What this task involves:
Put every line of the listing below into a JSON list of strings, one string per line, and leave out any blank lines.
-------- Source material --------
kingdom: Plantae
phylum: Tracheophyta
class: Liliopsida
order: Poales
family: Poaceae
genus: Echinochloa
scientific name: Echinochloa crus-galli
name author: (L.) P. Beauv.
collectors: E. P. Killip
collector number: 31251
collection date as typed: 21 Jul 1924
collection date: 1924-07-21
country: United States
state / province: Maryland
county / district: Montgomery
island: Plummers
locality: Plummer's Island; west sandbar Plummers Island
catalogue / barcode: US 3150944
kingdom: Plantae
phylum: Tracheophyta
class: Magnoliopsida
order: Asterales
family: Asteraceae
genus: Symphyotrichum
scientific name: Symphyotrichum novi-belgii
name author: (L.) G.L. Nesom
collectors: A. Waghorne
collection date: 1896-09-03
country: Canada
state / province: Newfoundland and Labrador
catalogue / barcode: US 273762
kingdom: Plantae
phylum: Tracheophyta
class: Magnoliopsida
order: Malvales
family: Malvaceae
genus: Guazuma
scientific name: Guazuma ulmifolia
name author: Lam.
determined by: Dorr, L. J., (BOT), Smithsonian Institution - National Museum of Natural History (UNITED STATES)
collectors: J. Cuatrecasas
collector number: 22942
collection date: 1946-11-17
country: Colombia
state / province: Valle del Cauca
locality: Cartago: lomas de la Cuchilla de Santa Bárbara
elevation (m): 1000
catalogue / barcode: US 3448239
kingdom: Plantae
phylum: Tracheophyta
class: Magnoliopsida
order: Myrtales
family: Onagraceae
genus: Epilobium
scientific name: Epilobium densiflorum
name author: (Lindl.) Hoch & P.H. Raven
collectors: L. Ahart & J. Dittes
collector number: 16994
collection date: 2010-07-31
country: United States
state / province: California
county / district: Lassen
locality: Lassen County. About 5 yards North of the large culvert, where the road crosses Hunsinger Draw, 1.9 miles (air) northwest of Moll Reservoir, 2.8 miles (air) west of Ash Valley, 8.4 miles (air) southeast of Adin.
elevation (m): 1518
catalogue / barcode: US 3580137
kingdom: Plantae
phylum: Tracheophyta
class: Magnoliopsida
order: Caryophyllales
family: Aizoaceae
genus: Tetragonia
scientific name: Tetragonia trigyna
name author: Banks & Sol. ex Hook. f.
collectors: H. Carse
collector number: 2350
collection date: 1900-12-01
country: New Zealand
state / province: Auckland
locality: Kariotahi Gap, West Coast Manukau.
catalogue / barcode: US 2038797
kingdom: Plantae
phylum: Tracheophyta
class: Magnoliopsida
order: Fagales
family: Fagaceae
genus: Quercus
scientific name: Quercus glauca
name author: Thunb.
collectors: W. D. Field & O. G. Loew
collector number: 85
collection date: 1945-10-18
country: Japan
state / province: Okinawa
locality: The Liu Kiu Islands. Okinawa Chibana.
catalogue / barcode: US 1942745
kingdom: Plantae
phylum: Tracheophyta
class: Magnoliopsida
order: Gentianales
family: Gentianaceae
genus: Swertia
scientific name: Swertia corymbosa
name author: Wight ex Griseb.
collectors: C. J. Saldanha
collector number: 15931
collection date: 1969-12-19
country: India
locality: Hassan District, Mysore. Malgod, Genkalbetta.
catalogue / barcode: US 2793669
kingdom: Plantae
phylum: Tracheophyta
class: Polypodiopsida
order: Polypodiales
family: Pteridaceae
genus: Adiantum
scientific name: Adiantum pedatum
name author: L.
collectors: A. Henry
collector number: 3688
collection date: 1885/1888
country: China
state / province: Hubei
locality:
--------
Task result:
[
  "kingdom: Plantae",
  "phylum: Tracheophyta",
  "class: Liliopsida",
  "order: Poales",
  "family: Poaceae",
  "genus: Echinochloa",
  "scientific name: Echinochloa crus-galli",
  "name author: (L.) P. Beauv.",
  "collectors: E. P. Killip",
  "collector number: 31251",
  "collection date as typed: 21 Jul 1924",
  "collection date: 1924-07-21",
  "country: United States",
  "state / province: Maryland",
  "county / district: Montgomery",
  "island: Plummers",
  "locality: Plummer's Island; west sandbar Plummers Island",
  "catalogue / barcode: US 3150944",
  "kingdom: Plantae",
  "phylum: Tracheophyta",
  "class: Magnoliopsida",
  "order: Asterales",
  "family: Asteraceae",
  "genus: Symphyotrichum",
  "scientific name: Symphyotrichum novi-belgii",
  "name author: (L.) G.L. Nesom",
  "collectors: A. Waghorne",
  "collection date: 1896-09-03",
  "country: Canada",
  "state / province: Newfoundland and Labrador",
  "catalogue / barcode: US 273762",
  "kingdom: Plantae",
  "phylum: Tracheophyta",
  "class: Magnoliopsida",
  "order: Malvales",
  "family: Malvaceae",
  "genus: Guazuma",
  "scientific name: Guazuma ulmifolia",
  "name author: Lam.",
  "determined by: Dorr, L. J., (BOT), Smithsonian Institution - National Museum of Natural History (UNITED STATES)",
  "collectors: J. Cuatrecasas",
  "collector number: 22942",
  "collection date: 1946-11-17",
  "country: Colombia",
  "state / province: Valle del Cauca",
  "locality: Cartago: lomas de la Cuchilla de Santa Bárbara",
  "elevation (m): 1000",
  "catalogue / barcode: US 3448239",
  "kingdom: Plantae",
  "phylum: Tracheophyta",
  "class: Magnoliopsida",
  "order: Myrtales",
  "family: Onagraceae",
  "genus: Epilobium",
  "scientific name: Epilobium densiflorum",
  "name author: (Lindl.) Hoch & P.H. Raven",
  "collectors: L. Ahart & J. Dittes",
  "collector number: 16994",
  "collection date: 2010-07-31",
  "country: United States",
  "state / province: California",
  "county / district: Lassen",
  "locality: Lassen County. About 5 yards North of the large culvert, where the road crosses Hunsinger Draw, 1.9 miles (air) northwest of Moll Reservoir, 2.8 miles (air) west of Ash Valley, 8.4 miles (air) southeast of Adin.",
  "elevation (m): 1518",
  "catalogue / barcode: US 3580137",
  "kingdom: Plantae",
  "phylum: Tracheophyta",
  "class: Magnoliopsida",
  "order: Caryophyllales",
  "family: Aizoaceae",
  "genus: Tetragonia",
  "scientific name: Tetragonia trigyna",
  "name author: Banks & Sol. ex Hook. f.",
  "collectors: H. Carse",
  "collector number: 2350",
  "collection date: 1900-12-01",
  "country: New Zealand",
  "state / province: Auckland",
  "locality: Kariotahi Gap, West Coast Manukau.",
  "catalogue / barcode: US 2038797",
  "kingdom: Plantae",
  "phylum: Tracheophyta",
  "class: Magnoliopsida",
  "order: Fagales",
  "family: Fagaceae",
  "genus: Quercus",
  "scientific name: Quercus glauca",
  "name author: Thunb.",
  "collectors: W. D. Field & O. G. Loew",
  "collector number: 85",
  "collection date: 1945-10-18",
  "country: Japan",
  "state / province: Okinawa",
  "locality: The Liu Kiu Islands. Okinawa Chibana.",
  "catalogue / barcode: US 1942745",
  "kingdom: Plantae",
  "phylum: Tracheophyta",
  "class: Magnoliopsida",
  "order: Gentianales",
  "family: Gentianaceae",
  "genus: Swertia",
  "scientific name: Swertia corymbosa",
  "name author: Wight ex Griseb.",
  "collectors: C. J. Saldanha",
  "collector number: 15931",
  "collection date: 1969-12-19",
  "country: India",
  "locality: Hassan District, Mysore. Malgod, Genkalbetta.",
  "catalogue / barcode: US 2793669",
  "kingdom: Plantae",
  "phylum: Tracheophyta",
  "class: Polypodiopsida",
  "order: Polypodiales",
  "family: Pteridaceae",
  "genus: Adiantum",
  "scientific name: Adiantum pedatum",
  "name author: L.",
  "collectors: A. Henry",
  "collector number: 3688",
  "collection date: 1885/1888",
  "country: China",
  "state / province: Hubei",
  "locality:"
]